According to the package for housing a semiconductor element of the present invention, nickel or tungsten having a thickness of 1 μm to 20 μm made of tungsten or molybdenum is formed on the bottom surface of a concave portion for housing a semiconductor element of an insulating base made of a sintered body of an electrically insulating material. Since one end of the metallized wiring layer to which gold is applied is led out, each electrode of the semiconductor element can be connected to the metallized wiring layer by flip-chip connection. As a result, the number of electrodes of the semiconductor element is large. All of them can be connected to a predetermined metallized wiring layer at a time, so that the workability of accommodating the semiconductor element is extremely excellent, and the connection with the electrode of the semiconductor element can be made firm. . In addition, since a frame-shaped metallized metal layer made of tungsten or molybdenum and having a thickness of 1 μm to 20 μm and coated with nickel or gold is provided on the upper surface around the concave portion, the upper surface of the insulating base is sealed with a gold-tin alloy. It is possible to hermetically seal a semiconductor element housed inside by attaching a metal lid through a material. Furthermore, since the lower surface has connection pads made of tungsten or molybdenum electrically connected to the metallized wiring layer and coated with nickel or gold having a thickness of 1 μm to 20 μm, the external electric circuit board is connected via the ball-shaped terminals. Can be easily and reliably connected to the wiring conductor.

According to the package for accommodating a semiconductor element of the present invention, the lower surface of the metal lid made of copper or copper-tungsten alloy is in contact with one main surface of the semiconductor element accommodated therein. The heat generated during operation is satisfactorily released to the outside through the metal lid, and as a result, the semiconductor element can always be kept at an appropriate temperature to operate normally and stably for a long period of time.

[Brief description of the drawings]

FIG. 1 is a cross-sectional view showing one embodiment of a semiconductor element storage package according to the present invention.

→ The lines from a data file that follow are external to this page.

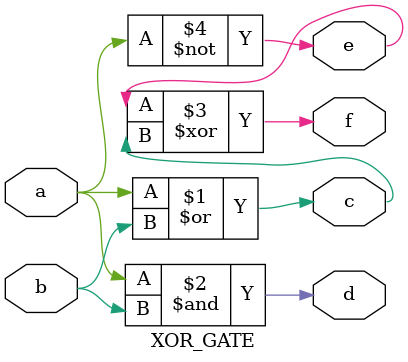
<source format=v>
module XOR_GATE (output  c, d, e, f, input a, b);


or  (c, a,b);
and (d, a,b);
not (e,   a);
xor (f, e,c);

endmodule
</source>
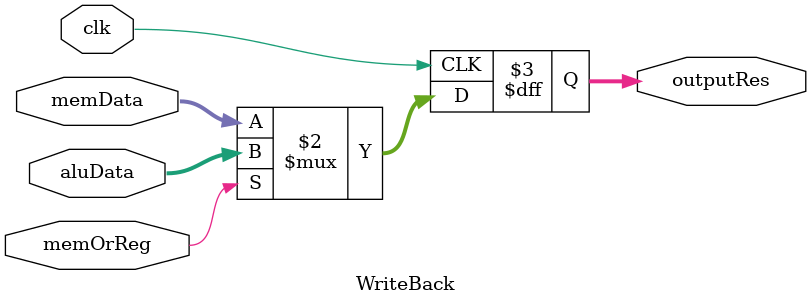
<source format=v>

/*
Module name   : Write Back 
Author	      : Ziad Sherif
Functionality : A simple write back module which received data from alu and data memory , and choose one of them dependent on Memory-Reg-Bit
*/

module WriteBack (
    memOrReg,
    memData,
    aluData,
    outputRes,
    clk
);
  input memOrReg, clk;
  input [15:0] memData, aluData;
  output reg [15:0] outputRes;

  always @(posedge clk) begin
		#1
		outputRes = memOrReg ? aluData : memData;
  end

endmodule

</source>
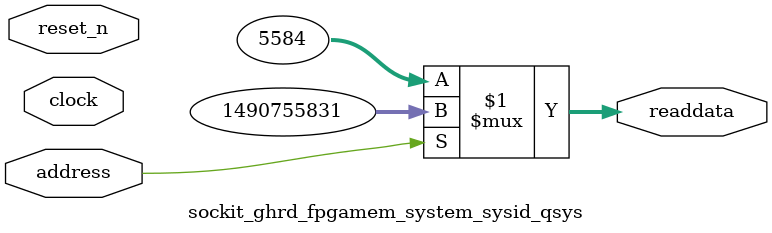
<source format=v>



// synthesis translate_off
`timescale 1ns / 1ps
// synthesis translate_on

// turn off superfluous verilog processor warnings 
// altera message_level Level1 
// altera message_off 10034 10035 10036 10037 10230 10240 10030 

module sockit_ghrd_fpgamem_system_sysid_qsys (
               // inputs:
                address,
                clock,
                reset_n,

               // outputs:
                readdata
             )
;

  output  [ 31: 0] readdata;
  input            address;
  input            clock;
  input            reset_n;

  wire    [ 31: 0] readdata;
  //control_slave, which is an e_avalon_slave
  assign readdata = address ? 1490755831 : 5584;

endmodule



</source>
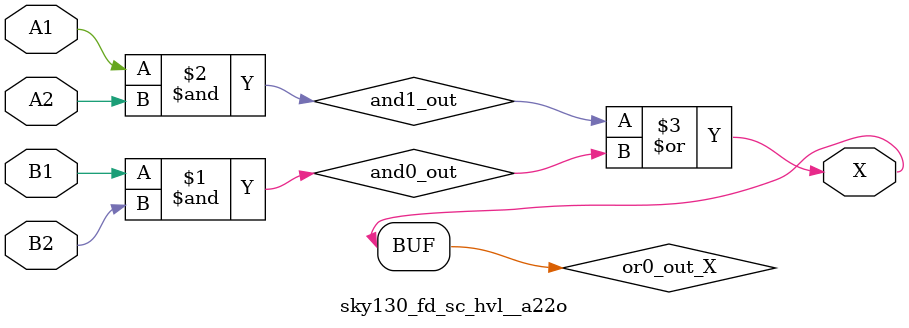
<source format=v>
/*
 * Copyright 2020 The SkyWater PDK Authors
 *
 * Licensed under the Apache License, Version 2.0 (the "License");
 * you may not use this file except in compliance with the License.
 * You may obtain a copy of the License at
 *
 *     https://www.apache.org/licenses/LICENSE-2.0
 *
 * Unless required by applicable law or agreed to in writing, software
 * distributed under the License is distributed on an "AS IS" BASIS,
 * WITHOUT WARRANTIES OR CONDITIONS OF ANY KIND, either express or implied.
 * See the License for the specific language governing permissions and
 * limitations under the License.
 *
 * SPDX-License-Identifier: Apache-2.0
*/


`ifndef SKY130_FD_SC_HVL__A22O_FUNCTIONAL_V
`define SKY130_FD_SC_HVL__A22O_FUNCTIONAL_V

/**
 * a22o: 2-input AND into both inputs of 2-input OR.
 *
 *       X = ((A1 & A2) | (B1 & B2))
 *
 * Verilog simulation functional model.
 */

`timescale 1ns / 1ps
`default_nettype none

`celldefine
module sky130_fd_sc_hvl__a22o (
    X ,
    A1,
    A2,
    B1,
    B2
);

    // Module ports
    output X ;
    input  A1;
    input  A2;
    input  B1;
    input  B2;

    // Local signals
    wire and0_out ;
    wire and1_out ;
    wire or0_out_X;

    //  Name  Output     Other arguments
    and and0 (and0_out , B1, B2            );
    and and1 (and1_out , A1, A2            );
    or  or0  (or0_out_X, and1_out, and0_out);
    buf buf0 (X        , or0_out_X         );

endmodule
`endcelldefine

`default_nettype wire
`endif  // SKY130_FD_SC_HVL__A22O_FUNCTIONAL_V
</source>
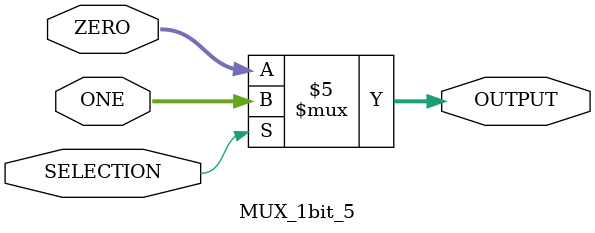
<source format=v>
`timescale 1ns / 1ps


module MUX_1bit_5(
    input SELECTION,
    input [4:0] ZERO,
    input [4:0] ONE,
    output reg [4:0] OUTPUT
    );
    
    initial begin
        OUTPUT = 0;
    end
    
    always @(*) begin
        if(SELECTION == 0)
            OUTPUT = ZERO;
        else
            OUTPUT = ONE;
    end
    
endmodule
</source>
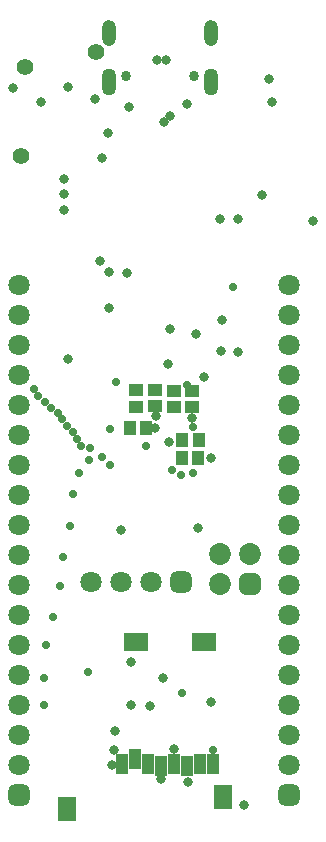
<source format=gbs>
G04*
G04 #@! TF.GenerationSoftware,Altium Limited,Altium Designer,21.8.1 (53)*
G04*
G04 Layer_Color=16711935*
%FSLAX23Y23*%
%MOIN*%
G70*
G04*
G04 #@! TF.SameCoordinates,9A98099C-E915-48DC-B274-BBC1B63A1E23*
G04*
G04*
G04 #@! TF.FilePolarity,Negative*
G04*
G01*
G75*
%ADD50R,0.043X0.047*%
%ADD53R,0.047X0.043*%
%ADD60C,0.071*%
G04:AMPARAMS|DCode=61|XSize=71mil|YSize=71mil|CornerRadius=20mil|HoleSize=0mil|Usage=FLASHONLY|Rotation=90.000|XOffset=0mil|YOffset=0mil|HoleType=Round|Shape=RoundedRectangle|*
%AMROUNDEDRECTD61*
21,1,0.071,0.031,0,0,90.0*
21,1,0.031,0.071,0,0,90.0*
1,1,0.039,0.016,0.016*
1,1,0.039,0.016,-0.016*
1,1,0.039,-0.016,-0.016*
1,1,0.039,-0.016,0.016*
%
%ADD61ROUNDEDRECTD61*%
G04:AMPARAMS|DCode=62|XSize=71mil|YSize=71mil|CornerRadius=20mil|HoleSize=0mil|Usage=FLASHONLY|Rotation=180.000|XOffset=0mil|YOffset=0mil|HoleType=Round|Shape=RoundedRectangle|*
%AMROUNDEDRECTD62*
21,1,0.071,0.031,0,0,180.0*
21,1,0.031,0.071,0,0,180.0*
1,1,0.039,-0.016,0.016*
1,1,0.039,0.016,0.016*
1,1,0.039,0.016,-0.016*
1,1,0.039,-0.016,-0.016*
%
%ADD62ROUNDEDRECTD62*%
G04:AMPARAMS|DCode=63|XSize=73mil|YSize=73mil|CornerRadius=20mil|HoleSize=0mil|Usage=FLASHONLY|Rotation=90.000|XOffset=0mil|YOffset=0mil|HoleType=Round|Shape=RoundedRectangle|*
%AMROUNDEDRECTD63*
21,1,0.073,0.032,0,0,90.0*
21,1,0.032,0.073,0,0,90.0*
1,1,0.040,0.016,0.016*
1,1,0.040,0.016,-0.016*
1,1,0.040,-0.016,-0.016*
1,1,0.040,-0.016,0.016*
%
%ADD63ROUNDEDRECTD63*%
%ADD64C,0.073*%
%ADD65O,0.047X0.087*%
%ADD66O,0.049X0.091*%
%ADD67C,0.034*%
%ADD68C,0.032*%
%ADD69C,0.028*%
%ADD70C,0.055*%
%ADD92R,0.079X0.063*%
%ADD93R,0.063X0.083*%
%ADD94R,0.039X0.067*%
D50*
X468Y-1376D02*
D03*
X522D02*
D03*
X643Y-1414D02*
D03*
X697D02*
D03*
X696Y-1475D02*
D03*
X643D02*
D03*
D53*
X488Y-1250D02*
D03*
Y-1304D02*
D03*
X551Y-1303D02*
D03*
Y-1249D02*
D03*
X676Y-1306D02*
D03*
Y-1253D02*
D03*
X614Y-1251D02*
D03*
Y-1305D02*
D03*
D60*
X1000Y-1200D02*
D03*
Y-1500D02*
D03*
Y-1600D02*
D03*
Y-1700D02*
D03*
Y-1900D02*
D03*
Y-2000D02*
D03*
Y-2200D02*
D03*
Y-2400D02*
D03*
Y-2500D02*
D03*
Y-2300D02*
D03*
Y-2100D02*
D03*
Y-1800D02*
D03*
Y-1400D02*
D03*
Y-1300D02*
D03*
Y-1100D02*
D03*
Y-1000D02*
D03*
Y-900D02*
D03*
X337Y-1890D02*
D03*
X437D02*
D03*
X537D02*
D03*
X100Y-900D02*
D03*
Y-1000D02*
D03*
Y-1100D02*
D03*
Y-1300D02*
D03*
Y-1400D02*
D03*
Y-1800D02*
D03*
Y-2100D02*
D03*
Y-2300D02*
D03*
Y-2500D02*
D03*
Y-2400D02*
D03*
Y-2200D02*
D03*
Y-2000D02*
D03*
Y-1900D02*
D03*
Y-1700D02*
D03*
Y-1600D02*
D03*
Y-1500D02*
D03*
Y-1200D02*
D03*
D61*
X1000Y-2600D02*
D03*
X100D02*
D03*
D62*
X637Y-1890D02*
D03*
D63*
X869Y-1894D02*
D03*
D64*
X769D02*
D03*
X869Y-1794D02*
D03*
X769D02*
D03*
D65*
X738Y-58D02*
D03*
X397D02*
D03*
D66*
X738Y-222D02*
D03*
X397D02*
D03*
D67*
X454Y-203D02*
D03*
X681D02*
D03*
D68*
X438Y-1715D02*
D03*
X695Y-1710D02*
D03*
X737Y-1475D02*
D03*
X596Y-1163D02*
D03*
X395Y-392D02*
D03*
X376Y-474D02*
D03*
X77Y-241D02*
D03*
X171Y-289D02*
D03*
X263Y-238D02*
D03*
X932Y-213D02*
D03*
X367Y-820D02*
D03*
X560Y-150D02*
D03*
X589D02*
D03*
X581Y-356D02*
D03*
X601Y-336D02*
D03*
X602Y-1046D02*
D03*
X829Y-1123D02*
D03*
X600Y-1423D02*
D03*
X716Y-1205D02*
D03*
X536Y-2303D02*
D03*
X738Y-2288D02*
D03*
X675Y-1341D02*
D03*
X397Y-857D02*
D03*
X398Y-974D02*
D03*
X262Y-1146D02*
D03*
X458Y-859D02*
D03*
X572Y-2547D02*
D03*
X616Y-2446D02*
D03*
X661Y-2554D02*
D03*
X407Y-2499D02*
D03*
X772Y-1120D02*
D03*
X941Y-290D02*
D03*
X1079Y-684D02*
D03*
X908Y-600D02*
D03*
X775Y-1015D02*
D03*
X689Y-1062D02*
D03*
X555Y-1336D02*
D03*
X551Y-1376D02*
D03*
X827Y-679D02*
D03*
X769D02*
D03*
X351Y-280D02*
D03*
X249Y-547D02*
D03*
X248Y-648D02*
D03*
Y-597D02*
D03*
X465Y-305D02*
D03*
X659Y-295D02*
D03*
X471Y-2299D02*
D03*
X473Y-2154D02*
D03*
X580Y-2210D02*
D03*
X416Y-2450D02*
D03*
X420Y-2384D02*
D03*
X848Y-2632D02*
D03*
D69*
X374Y-1473D02*
D03*
X334Y-1441D02*
D03*
X813Y-907D02*
D03*
X677Y-1524D02*
D03*
X677Y-1371D02*
D03*
X659Y-1233D02*
D03*
X607Y-1514D02*
D03*
X641Y-2260D02*
D03*
X329Y-2188D02*
D03*
X637Y-1533D02*
D03*
X745Y-2449D02*
D03*
X521Y-1434D02*
D03*
X305Y-1437D02*
D03*
X331Y-1481D02*
D03*
X401Y-1498D02*
D03*
X268Y-1701D02*
D03*
X246Y-1804D02*
D03*
X298Y-1527D02*
D03*
X423Y-1221D02*
D03*
X402Y-1378D02*
D03*
X292Y-1412D02*
D03*
X279Y-1389D02*
D03*
X149Y-1247D02*
D03*
X163Y-1269D02*
D03*
X278Y-1594D02*
D03*
X259Y-1369D02*
D03*
X242Y-1347D02*
D03*
X227Y-1325D02*
D03*
X206Y-1308D02*
D03*
X184Y-1289D02*
D03*
X235Y-1901D02*
D03*
X211Y-2007D02*
D03*
X190Y-2100D02*
D03*
X182Y-2208D02*
D03*
Y-2299D02*
D03*
D70*
X105Y-469D02*
D03*
X118Y-173D02*
D03*
X355Y-121D02*
D03*
D92*
X714Y-2090D02*
D03*
X489D02*
D03*
D93*
X777Y-2607D02*
D03*
X259Y-2647D02*
D03*
D94*
X746Y-2495D02*
D03*
X702D02*
D03*
X659Y-2503D02*
D03*
X616Y-2495D02*
D03*
X573Y-2503D02*
D03*
X529Y-2495D02*
D03*
X486Y-2479D02*
D03*
X443Y-2495D02*
D03*
M02*

</source>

FIG. 2 is a cross-sectional view of a conventional semiconductor element storage package.

[Explanation of symbols]

 DESCRIPTION OF SYMBOLS 1 ... Insulating base 1a ... Depression 2 ... Metal lid 3 ... Semiconductor element 4 ... Insulating container 5 ... ..Metalized wiring layers 6 Connection pads 7 Ball terminals

Claims (2)

(57) [Claims] An upper surface has a concave portion for accommodating a semiconductor element, and from the bottom surface of the concave portion to the lower surface, each electrode of the semiconductor element is connected to tungsten or the like by flip-chip connection.
Or d. Made of molybdenum and having a thickness of 1 μm to 20 μm.
A plurality of metallized wiring layers coated with nickel or gold , and electrically connected to the metallized wiring layers on the lower surface
Made of tungsten or molybdenum
Connections with nickel or gold deposited to a thickness of 20 μm
Pad and tungsten on the top surface around the recess
Or d. Made of molybdenum and having a thickness of 1 μm to 20 μm.
An insulating base made of a sintered body of an electrical insulating material having a frame-shaped metallized metal layer to which nickel or gold is adhered ; and a gold-tin alloy formed on the metallized metal layer on the upper surface of the insulating base .
Copper or copper tape which is attached via a sealing material made of the above , and whose one lower surface of the semiconductor element housed inside abuts on the lower surface thereof
Patent in that it consists of a metallic lid made of tungsten alloy
Semiconductor device package for housing and butterflies. 2. The package for accommodating a semiconductor element according to claim 1, wherein heat radiating fins are attached to an outer surface of said metal lid.